# [DATA]
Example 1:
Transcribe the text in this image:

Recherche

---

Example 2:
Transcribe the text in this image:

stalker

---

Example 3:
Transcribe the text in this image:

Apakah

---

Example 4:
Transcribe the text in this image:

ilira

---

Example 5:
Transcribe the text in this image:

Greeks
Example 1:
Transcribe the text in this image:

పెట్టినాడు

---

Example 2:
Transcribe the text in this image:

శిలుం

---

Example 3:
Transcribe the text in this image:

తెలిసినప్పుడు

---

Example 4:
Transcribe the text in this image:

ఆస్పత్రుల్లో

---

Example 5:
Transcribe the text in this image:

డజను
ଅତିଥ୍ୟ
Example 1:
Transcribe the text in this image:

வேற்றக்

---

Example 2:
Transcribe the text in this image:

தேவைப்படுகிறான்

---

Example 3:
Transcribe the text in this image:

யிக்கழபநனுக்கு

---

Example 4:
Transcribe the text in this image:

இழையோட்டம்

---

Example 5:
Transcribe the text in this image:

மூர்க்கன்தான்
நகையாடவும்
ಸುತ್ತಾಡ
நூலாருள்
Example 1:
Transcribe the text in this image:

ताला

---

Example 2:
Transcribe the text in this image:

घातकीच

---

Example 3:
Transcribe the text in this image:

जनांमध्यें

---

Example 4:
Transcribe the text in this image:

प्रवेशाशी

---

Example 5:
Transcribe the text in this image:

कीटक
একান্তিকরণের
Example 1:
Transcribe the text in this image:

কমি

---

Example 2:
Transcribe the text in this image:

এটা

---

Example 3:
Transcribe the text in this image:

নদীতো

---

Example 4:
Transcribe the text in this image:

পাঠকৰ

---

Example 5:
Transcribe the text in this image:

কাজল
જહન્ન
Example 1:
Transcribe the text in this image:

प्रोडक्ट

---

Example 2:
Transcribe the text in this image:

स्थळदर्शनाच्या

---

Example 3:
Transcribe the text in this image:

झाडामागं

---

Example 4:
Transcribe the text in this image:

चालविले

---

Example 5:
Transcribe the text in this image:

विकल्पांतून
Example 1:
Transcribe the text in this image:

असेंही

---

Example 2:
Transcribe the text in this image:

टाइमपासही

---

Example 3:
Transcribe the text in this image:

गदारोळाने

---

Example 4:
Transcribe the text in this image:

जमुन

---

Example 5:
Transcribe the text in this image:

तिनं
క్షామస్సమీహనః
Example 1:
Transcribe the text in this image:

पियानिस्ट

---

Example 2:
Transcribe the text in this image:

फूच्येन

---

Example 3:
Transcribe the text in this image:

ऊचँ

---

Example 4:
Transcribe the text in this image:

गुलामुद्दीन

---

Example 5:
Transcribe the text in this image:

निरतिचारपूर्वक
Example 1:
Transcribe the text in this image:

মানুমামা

# [WHAT THE TASK REQUIRES]
Please reproduce each line above exactly as written.

# [YOUR SOLUTION]
Example 1:
Transcribe the text in this image:

Recherche

---

Example 2:
Transcribe the text in this image:

stalker

---

Example 3:
Transcribe the text in this image:

Apakah

---

Example 4:
Transcribe the text in this image:

ilira

---

Example 5:
Transcribe the text in this image:

Greeks
Example 1:
Transcribe the text in this image:

పెట్టినాడు

---

Example 2:
Transcribe the text in this image:

శిలుం

---

Example 3:
Transcribe the text in this image:

తెలిసినప్పుడు

---

Example 4:
Transcribe the text in this image:

ఆస్పత్రుల్లో

---

Example 5:
Transcribe the text in this image:

డజను
ଅତିଥ୍ୟ
Example 1:
Transcribe the text in this image:

வேற்றக்

---

Example 2:
Transcribe the text in this image:

தேவைப்படுகிறான்

---

Example 3:
Transcribe the text in this image:

யிக்கழபநனுக்கு

---

Example 4:
Transcribe the text in this image:

இழையோட்டம்

---

Example 5:
Transcribe the text in this image:

மூர்க்கன்தான்
நகையாடவும்
ಸುತ್ತಾಡ
நூலாருள்
Example 1:
Transcribe the text in this image:

ताला

---

Example 2:
Transcribe the text in this image:

घातकीच

---

Example 3:
Transcribe the text in this image:

जनांमध्यें

---

Example 4:
Transcribe the text in this image:

प्रवेशाशी

---

Example 5:
Transcribe the text in this image:

कीटक
একান্তিকরণের
Example 1:
Transcribe the text in this image:

কমি

---

Example 2:
Transcribe the text in this image:

এটা

---

Example 3:
Transcribe the text in this image:

নদীতো

---

Example 4:
Transcribe the text in this image:

পাঠকৰ

---

Example 5:
Transcribe the text in this image:

কাজল
જહન્ન
Example 1:
Transcribe the text in this image:

प्रोडक्ट

---

Example 2:
Transcribe the text in this image:

स्थळदर्शनाच्या

---

Example 3:
Transcribe the text in this image:

झाडामागं

---

Example 4:
Transcribe the text in this image:

चालविले

---

Example 5:
Transcribe the text in this image:

विकल्पांतून
Example 1:
Transcribe the text in this image:

असेंही

---

Example 2:
Transcribe the text in this image:

टाइमपासही

---

Example 3:
Transcribe the text in this image:

गदारोळाने

---

Example 4:
Transcribe the text in this image:

जमुन

---

Example 5:
Transcribe the text in this image:

तिनं
క్షామస్సమీహనః
Example 1:
Transcribe the text in this image:

पियानिस्ट

---

Example 2:
Transcribe the text in this image:

फूच्येन

---

Example 3:
Transcribe the text in this image:

ऊचँ

---

Example 4:
Transcribe the text in this image:

गुलामुद्दीन

---

Example 5:
Transcribe the text in this image:

निरतिचारपूर्वक
Example 1:
Transcribe the text in this image:

মানুমামা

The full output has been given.